The Heatmap

The Heatmap makes recurring structures in your consumption visible. It shows at which times energy consistently flows at high or low levels.

Note: Like the Day Profile, the Heatmap requires at least hourly values. If a metering point only delivers daily values, we hide this page from the navigation.

How to read the Heatmap

The Heatmap arranges your consumption on two axes: weekdays from Monday to Sunday (horizontal) and hours of the day from 00:00 to 23:00 (vertical). Each cell is the average for that time slot across the selected period. The more intense the colour, the higher the consumption.

Heatmap: average consumption per weekday and hour of day, dark cells show high consumption, light cells show low consumption.
Heatmap: average consumption per weekday and hour of day, dark cells show high consumption, light cells show low consumption.
  • Light cells: low consumption, for example at night or on weekends.
  • Dark cells: high consumption, for example on weekdays during office hours.
  • Uniform columns: similar daily pattern on all days of the week.
  • High-contrast patterns: clearly defined usage times.

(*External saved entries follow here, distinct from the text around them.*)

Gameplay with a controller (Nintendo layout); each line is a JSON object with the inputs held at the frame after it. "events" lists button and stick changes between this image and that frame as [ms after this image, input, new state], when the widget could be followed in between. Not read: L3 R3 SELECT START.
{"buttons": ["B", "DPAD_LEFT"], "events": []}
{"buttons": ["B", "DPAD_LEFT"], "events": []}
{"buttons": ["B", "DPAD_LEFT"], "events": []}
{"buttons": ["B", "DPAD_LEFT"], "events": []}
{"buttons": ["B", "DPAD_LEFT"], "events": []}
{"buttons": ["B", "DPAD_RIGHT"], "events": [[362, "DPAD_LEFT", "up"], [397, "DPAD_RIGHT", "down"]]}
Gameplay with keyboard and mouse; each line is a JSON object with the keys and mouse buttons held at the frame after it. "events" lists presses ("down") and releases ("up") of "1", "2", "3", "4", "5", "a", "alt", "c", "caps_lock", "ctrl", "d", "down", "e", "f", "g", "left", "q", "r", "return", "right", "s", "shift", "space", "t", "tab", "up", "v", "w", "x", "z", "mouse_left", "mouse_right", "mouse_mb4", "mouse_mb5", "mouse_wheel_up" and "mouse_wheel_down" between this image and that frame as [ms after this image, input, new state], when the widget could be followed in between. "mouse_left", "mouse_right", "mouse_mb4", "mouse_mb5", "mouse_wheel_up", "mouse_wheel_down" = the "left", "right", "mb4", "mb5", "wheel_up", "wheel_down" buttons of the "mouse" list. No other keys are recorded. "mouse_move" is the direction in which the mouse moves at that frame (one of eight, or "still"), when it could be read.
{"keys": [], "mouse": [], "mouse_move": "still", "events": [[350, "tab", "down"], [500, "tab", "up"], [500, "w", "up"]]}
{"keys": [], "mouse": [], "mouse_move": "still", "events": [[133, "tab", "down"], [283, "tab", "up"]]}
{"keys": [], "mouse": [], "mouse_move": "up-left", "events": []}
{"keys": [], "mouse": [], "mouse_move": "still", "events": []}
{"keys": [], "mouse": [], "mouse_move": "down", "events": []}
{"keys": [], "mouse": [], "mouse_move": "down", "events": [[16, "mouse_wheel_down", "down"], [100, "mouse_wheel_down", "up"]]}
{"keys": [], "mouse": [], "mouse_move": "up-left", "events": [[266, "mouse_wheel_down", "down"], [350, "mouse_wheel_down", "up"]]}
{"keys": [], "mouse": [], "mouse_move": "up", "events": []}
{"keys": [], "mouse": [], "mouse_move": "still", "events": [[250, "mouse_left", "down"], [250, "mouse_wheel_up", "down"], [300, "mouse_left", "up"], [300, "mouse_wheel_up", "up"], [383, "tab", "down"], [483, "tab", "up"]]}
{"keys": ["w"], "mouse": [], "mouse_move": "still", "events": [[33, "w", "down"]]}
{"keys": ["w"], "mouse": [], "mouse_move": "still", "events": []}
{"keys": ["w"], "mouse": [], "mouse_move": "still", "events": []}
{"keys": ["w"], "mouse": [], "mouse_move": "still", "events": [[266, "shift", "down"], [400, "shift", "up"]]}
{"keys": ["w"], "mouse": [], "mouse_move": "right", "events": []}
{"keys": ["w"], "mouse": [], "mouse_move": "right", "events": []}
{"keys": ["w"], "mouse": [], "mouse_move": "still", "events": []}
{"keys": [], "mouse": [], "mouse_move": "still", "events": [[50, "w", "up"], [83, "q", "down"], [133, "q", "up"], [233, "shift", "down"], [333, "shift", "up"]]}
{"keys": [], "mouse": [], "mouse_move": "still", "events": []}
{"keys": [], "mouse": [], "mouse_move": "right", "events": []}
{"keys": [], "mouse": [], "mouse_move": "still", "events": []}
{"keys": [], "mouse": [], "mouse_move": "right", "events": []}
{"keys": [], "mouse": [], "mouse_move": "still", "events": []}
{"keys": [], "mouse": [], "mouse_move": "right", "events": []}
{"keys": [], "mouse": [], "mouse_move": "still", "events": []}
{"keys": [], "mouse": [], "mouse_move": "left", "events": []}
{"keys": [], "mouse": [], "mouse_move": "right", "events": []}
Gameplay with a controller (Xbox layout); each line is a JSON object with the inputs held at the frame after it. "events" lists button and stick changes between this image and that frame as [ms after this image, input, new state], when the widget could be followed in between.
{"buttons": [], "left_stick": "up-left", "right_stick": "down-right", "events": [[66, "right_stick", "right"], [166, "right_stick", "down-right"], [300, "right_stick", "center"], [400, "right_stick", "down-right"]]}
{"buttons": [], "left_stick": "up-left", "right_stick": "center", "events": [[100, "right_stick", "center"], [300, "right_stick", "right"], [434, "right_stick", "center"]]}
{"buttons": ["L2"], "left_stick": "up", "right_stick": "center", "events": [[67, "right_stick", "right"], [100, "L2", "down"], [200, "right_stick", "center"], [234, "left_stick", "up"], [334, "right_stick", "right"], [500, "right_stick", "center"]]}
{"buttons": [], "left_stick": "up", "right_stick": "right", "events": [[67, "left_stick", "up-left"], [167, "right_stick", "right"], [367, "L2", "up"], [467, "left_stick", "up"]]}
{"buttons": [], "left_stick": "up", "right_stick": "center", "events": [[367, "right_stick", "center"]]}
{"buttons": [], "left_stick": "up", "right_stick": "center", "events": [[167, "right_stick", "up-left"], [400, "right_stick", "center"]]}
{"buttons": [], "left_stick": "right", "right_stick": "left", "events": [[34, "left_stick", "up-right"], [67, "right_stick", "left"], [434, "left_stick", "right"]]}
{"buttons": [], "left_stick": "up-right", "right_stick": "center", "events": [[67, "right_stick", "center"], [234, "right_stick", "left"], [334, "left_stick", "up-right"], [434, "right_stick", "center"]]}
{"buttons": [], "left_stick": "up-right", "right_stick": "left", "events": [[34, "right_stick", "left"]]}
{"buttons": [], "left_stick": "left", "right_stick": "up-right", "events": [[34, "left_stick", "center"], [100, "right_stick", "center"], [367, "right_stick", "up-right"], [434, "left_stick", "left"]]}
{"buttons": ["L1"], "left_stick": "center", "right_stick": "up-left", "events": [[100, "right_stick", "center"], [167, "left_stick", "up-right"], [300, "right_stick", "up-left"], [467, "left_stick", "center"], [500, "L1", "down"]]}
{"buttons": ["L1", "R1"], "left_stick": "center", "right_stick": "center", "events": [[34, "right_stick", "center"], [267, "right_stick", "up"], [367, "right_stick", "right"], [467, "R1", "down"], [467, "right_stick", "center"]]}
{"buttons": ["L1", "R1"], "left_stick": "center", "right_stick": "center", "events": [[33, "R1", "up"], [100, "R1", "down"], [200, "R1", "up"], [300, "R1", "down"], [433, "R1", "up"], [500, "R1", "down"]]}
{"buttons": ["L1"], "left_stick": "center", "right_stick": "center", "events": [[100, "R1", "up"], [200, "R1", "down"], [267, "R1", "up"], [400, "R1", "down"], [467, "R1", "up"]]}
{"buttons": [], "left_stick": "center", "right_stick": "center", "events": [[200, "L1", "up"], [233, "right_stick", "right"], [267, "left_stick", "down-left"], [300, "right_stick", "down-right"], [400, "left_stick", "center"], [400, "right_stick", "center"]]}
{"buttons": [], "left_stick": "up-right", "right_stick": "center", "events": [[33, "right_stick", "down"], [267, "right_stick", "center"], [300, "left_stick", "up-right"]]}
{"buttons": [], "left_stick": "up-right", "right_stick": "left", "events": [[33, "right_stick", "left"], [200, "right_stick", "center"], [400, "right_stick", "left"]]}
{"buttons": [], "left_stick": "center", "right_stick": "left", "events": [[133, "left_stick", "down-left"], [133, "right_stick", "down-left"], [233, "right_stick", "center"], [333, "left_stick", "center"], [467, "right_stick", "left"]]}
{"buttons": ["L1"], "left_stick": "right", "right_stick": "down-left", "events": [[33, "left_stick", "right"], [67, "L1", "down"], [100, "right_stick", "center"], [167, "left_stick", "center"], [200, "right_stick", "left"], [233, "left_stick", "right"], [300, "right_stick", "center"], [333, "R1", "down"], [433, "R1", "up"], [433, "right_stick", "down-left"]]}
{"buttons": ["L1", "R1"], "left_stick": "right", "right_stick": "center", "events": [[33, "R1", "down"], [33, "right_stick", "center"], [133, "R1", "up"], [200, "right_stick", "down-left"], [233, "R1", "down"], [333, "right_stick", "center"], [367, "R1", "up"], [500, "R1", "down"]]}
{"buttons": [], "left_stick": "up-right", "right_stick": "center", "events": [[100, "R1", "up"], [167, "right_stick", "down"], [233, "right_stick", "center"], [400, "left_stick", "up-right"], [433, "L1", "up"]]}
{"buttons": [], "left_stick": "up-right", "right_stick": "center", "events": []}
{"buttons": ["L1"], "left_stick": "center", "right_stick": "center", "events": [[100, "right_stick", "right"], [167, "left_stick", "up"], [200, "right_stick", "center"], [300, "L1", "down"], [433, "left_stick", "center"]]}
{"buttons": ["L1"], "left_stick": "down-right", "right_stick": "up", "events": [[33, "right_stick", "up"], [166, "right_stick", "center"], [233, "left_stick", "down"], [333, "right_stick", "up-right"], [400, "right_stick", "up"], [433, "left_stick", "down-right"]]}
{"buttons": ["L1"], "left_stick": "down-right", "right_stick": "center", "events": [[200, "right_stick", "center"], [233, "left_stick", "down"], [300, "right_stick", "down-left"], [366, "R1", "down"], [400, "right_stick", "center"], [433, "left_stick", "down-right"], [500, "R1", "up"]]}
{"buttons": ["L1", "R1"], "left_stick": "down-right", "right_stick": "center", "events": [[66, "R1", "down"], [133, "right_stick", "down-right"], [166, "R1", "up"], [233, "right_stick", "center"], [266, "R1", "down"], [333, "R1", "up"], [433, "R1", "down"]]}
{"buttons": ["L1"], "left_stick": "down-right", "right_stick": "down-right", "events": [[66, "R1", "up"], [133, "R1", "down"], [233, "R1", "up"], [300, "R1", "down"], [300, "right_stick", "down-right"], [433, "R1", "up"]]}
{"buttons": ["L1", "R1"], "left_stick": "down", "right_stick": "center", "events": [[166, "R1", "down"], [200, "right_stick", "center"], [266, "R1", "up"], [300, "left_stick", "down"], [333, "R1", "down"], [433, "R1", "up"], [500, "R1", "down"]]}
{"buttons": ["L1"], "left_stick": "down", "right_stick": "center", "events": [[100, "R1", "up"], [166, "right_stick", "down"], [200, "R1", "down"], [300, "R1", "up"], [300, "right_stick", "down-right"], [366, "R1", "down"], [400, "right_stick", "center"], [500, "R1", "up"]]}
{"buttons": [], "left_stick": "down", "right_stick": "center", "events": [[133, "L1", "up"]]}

For feed-in meters, the Heatmap shows the fed-in energy instead of consumption.

Off-hours share

Above the Heatmap you see the KPI Off-hours share. It shows what proportion of your consumption falls outside core hours: on weekends, and on weekdays before 08:00 or from 18:00. A high share in a commercial building points to equipment running outside operating hours.

How to use the Heatmap

  • High night-time consumption: Check standby loads, hot-water storage, or heating circulation pumps. Devices running unnecessarily at night push up the base load.
  • No difference between weekdays and weekends: In commercial buildings this can indicate missing time controls for heating, ventilation, or lighting.
  • Irregular patterns: In residential buildings these are normal, as consumption follows the occupants' daily routines. In commercial buildings it is worth a closer look at operating hours.
  • The Day Profile condenses the same information into an average daily curve, split by weekday and weekend.